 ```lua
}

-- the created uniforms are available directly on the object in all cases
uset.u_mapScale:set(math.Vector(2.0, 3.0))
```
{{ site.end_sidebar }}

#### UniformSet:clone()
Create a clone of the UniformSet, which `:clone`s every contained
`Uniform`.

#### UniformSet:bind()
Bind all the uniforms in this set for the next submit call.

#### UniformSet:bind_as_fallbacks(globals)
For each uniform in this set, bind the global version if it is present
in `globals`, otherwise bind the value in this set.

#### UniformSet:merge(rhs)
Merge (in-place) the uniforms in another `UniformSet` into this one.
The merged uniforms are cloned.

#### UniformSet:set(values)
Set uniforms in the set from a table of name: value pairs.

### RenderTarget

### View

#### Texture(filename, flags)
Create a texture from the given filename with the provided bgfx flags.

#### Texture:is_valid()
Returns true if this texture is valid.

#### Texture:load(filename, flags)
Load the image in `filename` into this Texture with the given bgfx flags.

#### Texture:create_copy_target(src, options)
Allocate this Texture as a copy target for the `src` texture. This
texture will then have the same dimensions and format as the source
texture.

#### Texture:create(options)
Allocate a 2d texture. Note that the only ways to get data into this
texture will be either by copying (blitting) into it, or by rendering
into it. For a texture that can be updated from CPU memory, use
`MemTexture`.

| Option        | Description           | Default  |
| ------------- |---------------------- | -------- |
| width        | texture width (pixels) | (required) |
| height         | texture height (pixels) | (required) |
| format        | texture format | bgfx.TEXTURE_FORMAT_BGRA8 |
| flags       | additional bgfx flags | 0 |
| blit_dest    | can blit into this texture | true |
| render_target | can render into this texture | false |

-- PROBLEM --
Please report every line among the entries that includes "required".

-- RESPONSE BELOW --
| width        | texture width (pixels) | (required) |
| height         | texture height (pixels) | (required) |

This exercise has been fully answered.